▶ [INSTRUCTIONS FOR THE TASK] Repeat the listing exactly. Any picture in it should be left out of the copy.

== SUPPLIED RECORDS ==

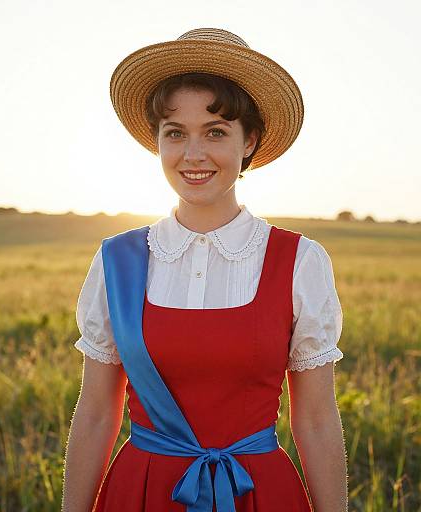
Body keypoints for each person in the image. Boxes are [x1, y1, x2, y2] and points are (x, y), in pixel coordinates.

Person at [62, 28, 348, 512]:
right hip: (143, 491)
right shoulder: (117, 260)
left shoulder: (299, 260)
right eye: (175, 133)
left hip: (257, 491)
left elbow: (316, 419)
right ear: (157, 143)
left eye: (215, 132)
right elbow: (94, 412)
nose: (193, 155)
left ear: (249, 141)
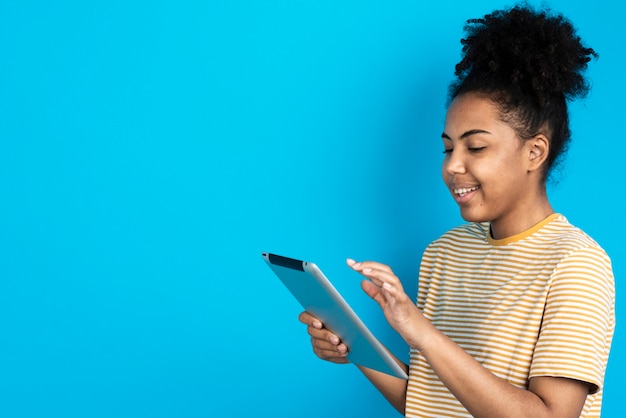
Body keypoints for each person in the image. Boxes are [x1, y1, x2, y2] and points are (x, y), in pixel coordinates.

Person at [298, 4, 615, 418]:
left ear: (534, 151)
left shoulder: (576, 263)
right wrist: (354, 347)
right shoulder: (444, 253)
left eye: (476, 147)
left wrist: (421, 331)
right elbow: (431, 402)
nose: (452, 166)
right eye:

===

▶ [RESULT FOR THIS TASK]
Body keypoints for each person in the image. Boxes are [x1, y1, x2, y2] and points are (x, y), in pixel coordinates.

Person at [62, 28, 348, 512]:
right hip: (143, 491)
right shoulder: (117, 260)
left shoulder: (299, 260)
right eye: (175, 133)
left hip: (257, 491)
left elbow: (316, 419)
right ear: (157, 143)
left eye: (215, 132)
right elbow: (94, 412)
nose: (193, 155)
left ear: (249, 141)
Body keypoints for each person in the image. Boxes are [x1, y1, x2, y2] and points are (x, y), in pixel coordinates.

Person at [298, 4, 615, 418]:
left ear: (534, 151)
left shoulder: (576, 263)
right wrist: (354, 347)
right shoulder: (444, 253)
left eye: (476, 147)
left wrist: (421, 331)
right elbow: (431, 402)
nose: (452, 166)
right eye:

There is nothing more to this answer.